Prompt encoding is the process of converting a text prompt string into a numerical conditioning tensor via a CLIP text encoder, which the diffusion model's cross-attention layers use to guide image generation.

Description

The text-to-image pipeline requires bridging the gap between natural language and the UNet's numerical conditioning interface. This is accomplished by a CLIP text encoder, a transformer neural network trained on image-text pairs that produces embedding vectors capturing the semantic meaning of text tokens.

The encoding process involves several stages:

  1. Tokenization -- The prompt string is split into subword tokens using CLIP's BPE (Byte Pair Encoding) tokenizer. Each token maps to an integer ID.
  1. Chunking -- CLIP's transformer has a fixed context window of 77 tokens (including start and end tokens, leaving 75 usable tokens). Prompts exceeding this limit must be split into multiple 77-token chunks, each processed independently and concatenated.
  1. Transformer Forward Pass -- Token IDs are passed through the CLIP text transformer, which produces a sequence of embedding vectors. For SD1.x, each token yields a 768-dimensional vector; for SD2.x, 1024-dimensional; for SDXL, a concatenated 1280-dimensional vector from dual encoders.
  1. Emphasis/Attention Weighting -- After the transformer produces raw embeddings, per-token weight multipliers (from prompt attention syntax) are applied. The implementation supports multiple emphasis modes that differ in how weights modify the embedding vectors.
  1. Textual Inversion Embedding Injection -- Custom trained embedding vectors can replace specific tokens, enabling learned concepts that the original model was not trained on.

Usage

Prompt encoding is invoked for every generation request, both for the positive prompt (to produce the conditional embedding) and the negative prompt (to produce the unconditional embedding). These two embeddings are required for classifier-free guidance during sampling.

Theoretical Basis

CLIP Text Encoder Architecture

The CLIP text encoder is a causal transformer that processes token sequences:

tokens = [BOS, t1, t2, ..., tn, EOS, PAD, PAD, ...]  (length 77)
embeddings = Transformer(token_embeddings + positional_embeddings)
output shape: (77, C) where C = 768 (SD1) / 1024 (SD2) / 1280 (SDXL)

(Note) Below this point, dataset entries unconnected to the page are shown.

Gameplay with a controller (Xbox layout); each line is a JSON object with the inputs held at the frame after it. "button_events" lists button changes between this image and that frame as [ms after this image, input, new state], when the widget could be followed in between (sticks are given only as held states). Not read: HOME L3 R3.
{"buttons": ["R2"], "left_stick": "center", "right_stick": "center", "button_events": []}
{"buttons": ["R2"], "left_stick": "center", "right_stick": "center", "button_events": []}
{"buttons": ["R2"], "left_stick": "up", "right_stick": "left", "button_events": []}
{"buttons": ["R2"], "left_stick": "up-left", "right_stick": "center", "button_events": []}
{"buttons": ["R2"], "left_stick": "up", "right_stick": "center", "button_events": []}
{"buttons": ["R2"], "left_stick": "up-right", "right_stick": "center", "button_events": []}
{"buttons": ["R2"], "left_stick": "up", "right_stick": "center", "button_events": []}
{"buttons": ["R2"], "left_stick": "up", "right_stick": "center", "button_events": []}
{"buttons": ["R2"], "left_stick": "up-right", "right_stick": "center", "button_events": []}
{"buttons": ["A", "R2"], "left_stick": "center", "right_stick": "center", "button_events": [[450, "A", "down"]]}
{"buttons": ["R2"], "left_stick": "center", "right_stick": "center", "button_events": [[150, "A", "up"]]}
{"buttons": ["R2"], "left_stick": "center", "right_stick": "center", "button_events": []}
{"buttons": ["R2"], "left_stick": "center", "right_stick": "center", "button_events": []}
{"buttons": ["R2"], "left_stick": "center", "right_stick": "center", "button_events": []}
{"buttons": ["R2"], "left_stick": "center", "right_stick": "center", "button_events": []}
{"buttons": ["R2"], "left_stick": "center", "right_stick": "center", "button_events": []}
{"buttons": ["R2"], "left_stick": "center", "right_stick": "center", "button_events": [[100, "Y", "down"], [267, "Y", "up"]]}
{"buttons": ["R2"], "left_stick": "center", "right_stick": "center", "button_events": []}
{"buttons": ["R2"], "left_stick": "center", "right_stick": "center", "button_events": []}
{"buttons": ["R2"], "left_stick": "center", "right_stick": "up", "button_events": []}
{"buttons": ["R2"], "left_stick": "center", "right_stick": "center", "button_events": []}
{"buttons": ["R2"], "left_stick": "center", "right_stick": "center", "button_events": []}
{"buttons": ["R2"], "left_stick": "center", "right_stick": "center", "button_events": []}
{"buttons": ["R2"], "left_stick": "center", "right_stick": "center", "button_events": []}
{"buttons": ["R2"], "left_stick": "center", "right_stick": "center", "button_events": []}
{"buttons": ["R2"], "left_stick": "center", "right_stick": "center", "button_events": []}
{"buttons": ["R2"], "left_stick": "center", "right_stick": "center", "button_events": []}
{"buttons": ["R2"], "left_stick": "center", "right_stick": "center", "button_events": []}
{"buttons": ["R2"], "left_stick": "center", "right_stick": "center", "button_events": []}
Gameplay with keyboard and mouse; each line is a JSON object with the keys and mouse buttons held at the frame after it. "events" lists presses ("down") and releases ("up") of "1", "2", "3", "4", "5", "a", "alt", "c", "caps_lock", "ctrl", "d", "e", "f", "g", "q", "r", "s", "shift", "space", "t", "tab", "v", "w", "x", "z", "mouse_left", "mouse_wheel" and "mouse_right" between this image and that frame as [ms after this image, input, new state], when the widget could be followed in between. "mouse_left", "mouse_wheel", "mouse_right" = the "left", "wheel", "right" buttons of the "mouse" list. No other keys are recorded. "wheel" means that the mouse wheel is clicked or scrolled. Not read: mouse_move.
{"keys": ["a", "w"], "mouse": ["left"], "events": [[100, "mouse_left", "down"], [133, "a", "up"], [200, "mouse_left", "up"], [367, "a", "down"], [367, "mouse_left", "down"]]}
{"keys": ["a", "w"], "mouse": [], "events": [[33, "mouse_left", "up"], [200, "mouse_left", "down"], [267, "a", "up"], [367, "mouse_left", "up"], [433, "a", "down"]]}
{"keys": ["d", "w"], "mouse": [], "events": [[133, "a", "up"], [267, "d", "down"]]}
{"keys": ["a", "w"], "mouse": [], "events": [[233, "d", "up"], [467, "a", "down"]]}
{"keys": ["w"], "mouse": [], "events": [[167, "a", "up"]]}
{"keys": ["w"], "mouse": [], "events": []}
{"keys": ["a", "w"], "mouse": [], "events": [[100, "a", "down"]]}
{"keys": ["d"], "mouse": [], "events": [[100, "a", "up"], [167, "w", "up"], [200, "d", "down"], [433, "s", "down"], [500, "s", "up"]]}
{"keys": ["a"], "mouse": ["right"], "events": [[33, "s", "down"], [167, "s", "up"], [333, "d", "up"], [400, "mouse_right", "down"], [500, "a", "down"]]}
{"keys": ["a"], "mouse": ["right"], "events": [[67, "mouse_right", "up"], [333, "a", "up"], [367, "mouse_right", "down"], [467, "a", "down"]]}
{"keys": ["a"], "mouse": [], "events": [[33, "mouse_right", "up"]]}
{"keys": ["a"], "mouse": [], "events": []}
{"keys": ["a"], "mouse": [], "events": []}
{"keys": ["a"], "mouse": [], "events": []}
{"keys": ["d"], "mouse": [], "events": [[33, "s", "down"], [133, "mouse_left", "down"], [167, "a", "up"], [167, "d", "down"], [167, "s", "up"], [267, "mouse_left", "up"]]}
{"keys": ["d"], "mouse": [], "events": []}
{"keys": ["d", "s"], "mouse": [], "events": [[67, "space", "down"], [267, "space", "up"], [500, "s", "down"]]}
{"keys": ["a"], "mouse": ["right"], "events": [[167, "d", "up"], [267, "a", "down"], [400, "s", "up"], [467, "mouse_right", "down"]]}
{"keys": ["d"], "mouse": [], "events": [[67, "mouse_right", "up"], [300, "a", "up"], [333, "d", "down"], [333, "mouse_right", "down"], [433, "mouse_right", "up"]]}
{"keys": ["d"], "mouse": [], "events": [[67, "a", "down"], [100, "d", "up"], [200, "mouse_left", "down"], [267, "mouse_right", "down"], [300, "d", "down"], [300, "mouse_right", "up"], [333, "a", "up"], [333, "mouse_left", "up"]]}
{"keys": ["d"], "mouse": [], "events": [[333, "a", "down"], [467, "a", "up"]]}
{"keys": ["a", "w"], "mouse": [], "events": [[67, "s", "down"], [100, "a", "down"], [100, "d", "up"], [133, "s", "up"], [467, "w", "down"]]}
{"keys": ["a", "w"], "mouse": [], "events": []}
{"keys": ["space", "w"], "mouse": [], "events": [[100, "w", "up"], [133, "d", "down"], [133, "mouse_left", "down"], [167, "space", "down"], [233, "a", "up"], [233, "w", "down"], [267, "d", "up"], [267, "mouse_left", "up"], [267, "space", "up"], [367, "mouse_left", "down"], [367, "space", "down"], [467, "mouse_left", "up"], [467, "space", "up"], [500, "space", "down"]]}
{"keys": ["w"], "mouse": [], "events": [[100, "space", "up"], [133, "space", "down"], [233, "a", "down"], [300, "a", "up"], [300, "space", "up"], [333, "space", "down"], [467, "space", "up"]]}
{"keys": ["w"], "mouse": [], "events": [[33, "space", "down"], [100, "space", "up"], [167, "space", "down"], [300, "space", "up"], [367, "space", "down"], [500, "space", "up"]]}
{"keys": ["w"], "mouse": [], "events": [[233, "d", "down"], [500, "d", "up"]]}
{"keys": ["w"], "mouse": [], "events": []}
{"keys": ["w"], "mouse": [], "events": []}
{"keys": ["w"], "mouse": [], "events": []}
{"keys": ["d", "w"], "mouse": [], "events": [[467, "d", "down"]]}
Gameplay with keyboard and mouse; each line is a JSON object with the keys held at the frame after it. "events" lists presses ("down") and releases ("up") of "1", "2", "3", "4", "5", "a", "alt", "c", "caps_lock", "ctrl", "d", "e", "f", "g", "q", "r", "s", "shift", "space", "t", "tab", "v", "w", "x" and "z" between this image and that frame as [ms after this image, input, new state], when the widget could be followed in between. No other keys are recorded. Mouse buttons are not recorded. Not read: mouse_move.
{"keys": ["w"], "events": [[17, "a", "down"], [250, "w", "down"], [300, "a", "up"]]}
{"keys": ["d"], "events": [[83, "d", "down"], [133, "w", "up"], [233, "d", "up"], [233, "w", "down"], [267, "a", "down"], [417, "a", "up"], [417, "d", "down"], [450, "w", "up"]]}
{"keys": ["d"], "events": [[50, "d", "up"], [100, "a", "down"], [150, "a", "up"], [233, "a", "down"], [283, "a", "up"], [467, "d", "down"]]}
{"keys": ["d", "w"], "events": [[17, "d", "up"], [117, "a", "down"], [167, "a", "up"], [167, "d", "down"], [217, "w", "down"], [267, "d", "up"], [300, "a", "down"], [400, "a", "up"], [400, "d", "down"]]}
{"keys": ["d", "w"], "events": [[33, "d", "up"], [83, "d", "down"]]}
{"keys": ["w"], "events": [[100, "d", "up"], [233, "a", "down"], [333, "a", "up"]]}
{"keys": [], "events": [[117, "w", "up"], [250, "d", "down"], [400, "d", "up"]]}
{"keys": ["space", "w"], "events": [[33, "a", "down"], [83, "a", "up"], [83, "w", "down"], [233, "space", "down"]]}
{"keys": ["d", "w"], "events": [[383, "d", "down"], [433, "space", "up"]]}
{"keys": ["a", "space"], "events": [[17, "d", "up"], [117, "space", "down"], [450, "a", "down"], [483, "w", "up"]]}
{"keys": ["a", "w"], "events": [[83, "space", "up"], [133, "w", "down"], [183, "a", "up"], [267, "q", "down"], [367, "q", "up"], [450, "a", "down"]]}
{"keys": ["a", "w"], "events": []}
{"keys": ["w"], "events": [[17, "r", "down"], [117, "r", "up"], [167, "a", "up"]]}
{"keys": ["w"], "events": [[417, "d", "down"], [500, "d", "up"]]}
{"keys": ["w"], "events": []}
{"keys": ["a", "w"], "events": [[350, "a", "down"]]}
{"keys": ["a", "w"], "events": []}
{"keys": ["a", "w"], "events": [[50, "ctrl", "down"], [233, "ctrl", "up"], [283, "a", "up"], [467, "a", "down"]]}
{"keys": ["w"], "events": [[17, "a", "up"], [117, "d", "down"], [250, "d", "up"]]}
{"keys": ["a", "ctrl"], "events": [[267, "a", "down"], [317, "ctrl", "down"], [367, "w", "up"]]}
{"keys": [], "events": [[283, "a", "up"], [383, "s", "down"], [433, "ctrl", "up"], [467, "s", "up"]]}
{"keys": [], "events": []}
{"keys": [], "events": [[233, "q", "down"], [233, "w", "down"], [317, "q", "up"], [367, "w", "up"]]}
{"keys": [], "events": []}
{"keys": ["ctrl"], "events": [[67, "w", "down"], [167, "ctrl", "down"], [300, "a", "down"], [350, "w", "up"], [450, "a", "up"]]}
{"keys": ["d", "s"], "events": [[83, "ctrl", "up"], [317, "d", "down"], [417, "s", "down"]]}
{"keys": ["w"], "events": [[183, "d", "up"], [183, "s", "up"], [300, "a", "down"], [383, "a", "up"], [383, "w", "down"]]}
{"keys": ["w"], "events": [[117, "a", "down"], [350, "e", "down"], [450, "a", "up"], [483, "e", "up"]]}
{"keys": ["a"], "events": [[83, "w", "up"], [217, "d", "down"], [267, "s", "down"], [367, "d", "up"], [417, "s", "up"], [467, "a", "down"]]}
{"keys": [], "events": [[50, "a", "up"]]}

For generation, the full sequence of hidden states is used (not just the pooled [EOS] vector), because the UNet's cross-attention layers attend to every position.

Multi-Chunk Encoding

When a prompt exceeds 75 usable tokens, it is split into chunks:

Chunk 1: [BOS, t1, ..., t75, EOS]   -> (77, C)
Chunk 2: [BOS, t76, ..., t150, EOS] -> (77, C)
...
Final: concat along token dimension  -> (77*N, C)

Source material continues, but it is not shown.